There is one other matter that deserves full government attention and action in the ongoing investigation into the $81-million money laundering scam involving Rizal Commercial Banking Corp. and local casinos: the strict bank secrecy rules that have protected many crooks from criminal prosecution.
At the initial Senate hearing last week, the senators (and the viewing public) were exasperated when RCBC officials repeatedly invoked the Bank Secrecy Law when asked about the circumstances surrounding the laundering of $81 million stolen from the central bank of Bangladesh. “I apologize, your honor, I can’t talk specifically about this case because of the Bank Secrecy [Law]” or “I was advised by counsel, your honor, to refrain from talking about bank accounts and specific transactions. I apologize…” was the common reply of RCBC officials to inquiring legislators.
As early as 11 years ago, the United States criticized the Philippines’ bank secrecy rules as being “among the strictest in the world.” In a series of cables from 2005 to 2008 made public by the whistle-blower website WikiLeaks, former US ambassadors to Manila Francis Ricciardone and Kristie Kenney noted that the bank secrecy laws in the Philippines were “hampering” transparent governance and anticorruption mechanisms, and went against the global trend of financial transparency.

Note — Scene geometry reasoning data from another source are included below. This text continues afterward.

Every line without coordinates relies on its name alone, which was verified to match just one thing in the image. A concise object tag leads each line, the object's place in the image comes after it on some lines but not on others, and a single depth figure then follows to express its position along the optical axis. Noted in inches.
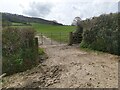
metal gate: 331.3
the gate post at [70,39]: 306.3
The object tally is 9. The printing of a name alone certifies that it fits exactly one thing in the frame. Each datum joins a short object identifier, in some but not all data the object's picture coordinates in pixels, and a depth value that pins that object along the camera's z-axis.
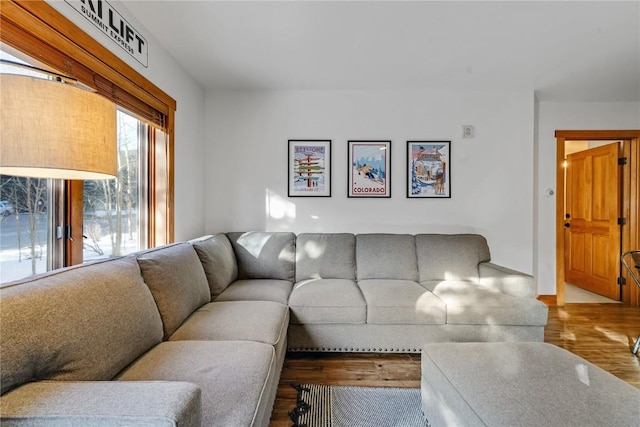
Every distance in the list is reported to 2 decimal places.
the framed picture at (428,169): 3.19
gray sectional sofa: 0.80
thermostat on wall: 3.20
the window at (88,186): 1.31
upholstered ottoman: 1.00
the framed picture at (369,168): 3.19
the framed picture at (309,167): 3.19
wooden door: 3.69
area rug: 1.53
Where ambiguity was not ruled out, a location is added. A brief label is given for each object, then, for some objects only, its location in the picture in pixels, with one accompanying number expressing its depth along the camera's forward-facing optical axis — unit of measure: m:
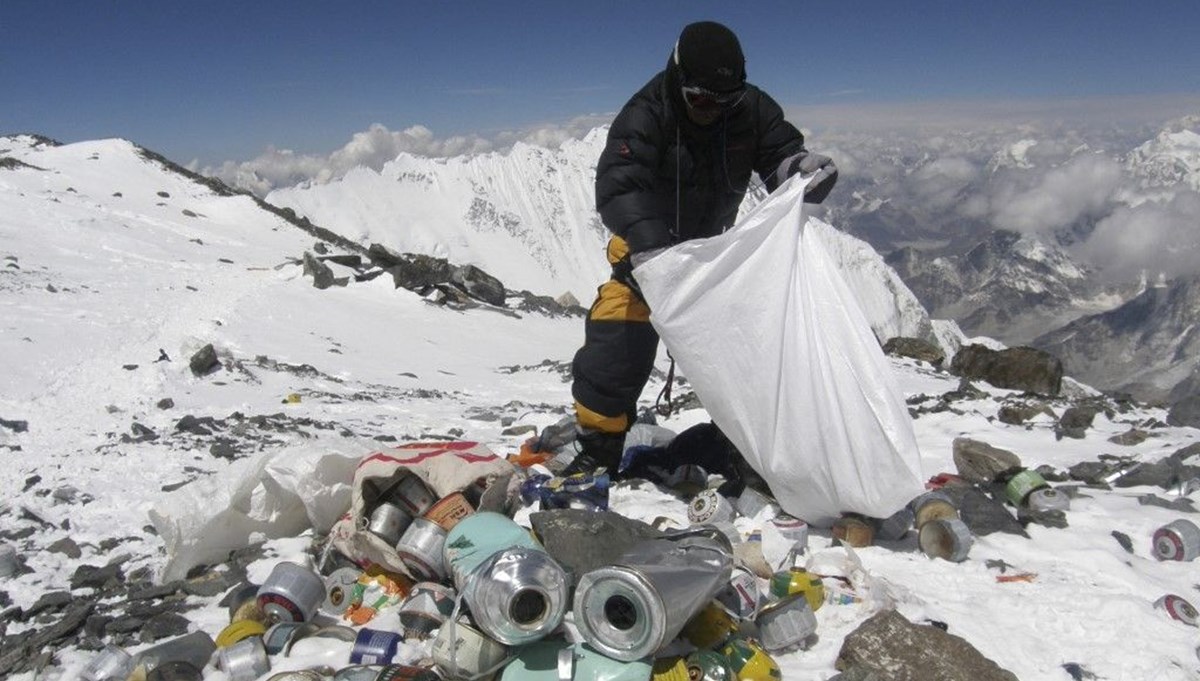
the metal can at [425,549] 3.24
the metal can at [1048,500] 4.17
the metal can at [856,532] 3.73
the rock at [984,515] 3.91
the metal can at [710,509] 3.96
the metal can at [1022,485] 4.27
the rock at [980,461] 4.91
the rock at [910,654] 2.64
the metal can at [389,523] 3.49
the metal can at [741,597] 2.96
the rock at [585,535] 3.12
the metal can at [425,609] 2.96
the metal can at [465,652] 2.50
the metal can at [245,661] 2.75
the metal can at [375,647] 2.75
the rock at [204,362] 9.06
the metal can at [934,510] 3.80
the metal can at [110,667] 2.85
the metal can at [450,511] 3.40
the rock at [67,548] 4.25
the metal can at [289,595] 3.09
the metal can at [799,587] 3.11
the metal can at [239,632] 2.97
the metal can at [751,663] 2.68
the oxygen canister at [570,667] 2.51
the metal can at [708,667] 2.60
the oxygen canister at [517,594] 2.55
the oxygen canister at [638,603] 2.50
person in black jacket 3.86
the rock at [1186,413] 6.72
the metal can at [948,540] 3.57
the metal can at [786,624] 2.91
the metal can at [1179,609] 3.08
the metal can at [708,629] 2.80
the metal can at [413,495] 3.63
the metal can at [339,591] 3.32
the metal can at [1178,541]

Washington was particularly concerned about the Foreign Currency Deposits Act (FCDA) or Republic Act No. 6426, a Marcos-era legislation that makes the disclosure of foreign currency deposit details unlawful, except upon a written permission of the depositor. The other piece of legislation is the much older Bank Secrecy Law or RA 1405, enacted on Sept. 9, 1955, and which declares all deposits absolutely confidential, with very few exceptions, among them if there is a written consent of the depositor or upon order of a competent court in cases of bribery or dereliction of duty of public officials.
This bank secrecy issue nearly stalled the impeachment proceedings in 2012 against then Chief Justice Renato Corona, whose main defense was his interpretation that he was not required to declare his money worth $2.4 million because of the absolute confidentiality of foreign bank accounts as provided for under the FCDA. In 2005, the Sandiganbayan also resumed efforts to prosecute the former Armed Forces of the Philippines comptroller, Maj. Gen. Carlos Garcia, for plunder and corruption. But strict bank secrecy rules prevented banks from fulfilling the court order to freeze Garcia’s dollar accounts. The AFP official and his wife and three children were charged by the Office of Ombudsman for plunder over their P303-million illegal wealth, but the case dragged on for years and the charges were dismissed in 2013 after Garcia entered into a plea bargain with the Ombudsman.
Investigations of money laundering are being hindered by Philippine banking secrecy laws that limit access to financial information vital to prosecute suspected scalawags. Kenney, in one cable sent to Washington, pointed out that giving suspects a notice of the investigations at an early stage—as the law requires—would provide an opportunity for the destruction of evidence, the concealment of other assets and the obstruction of justice as well as allow the account holder to prevent effective investigation by tying up the proceedings with litigation.
It is not that legislators, or at least some of them, are unaware of the need to relax the Bank Secrecy Law. The role of such bank laws in the Corona trial already moved some members of Congress to call for amendments. Sen. Ralph Recto has filed Senate Resolution No. 711 seeking a review of the FCDA and RA 1405, “to make certain that no one gets hurt or gets special treatment when the claws of these laws start to pounce on [their] object of prey.” In 2010, Sen.
Francis Escudero filed Senate Bill 107 that would require government employees to provide the Office of the Ombudsman with written permission to look into their bank accounts if they are accused of crimes. A counterpart bill was also filed in the House of Representatives to amend the FCDA by revoking the absolute confidentiality of foreign currency deposits in cases involving bribery and dereliction of duty.
“The era of banking secrecy is over,” declared a joint statement issued by the members of the Group of 20 developed countries, or G20, at their 2009 summit in London. That was a good seven years ago. Today, we can only wonder why the Philippines insists on these secrecy laws.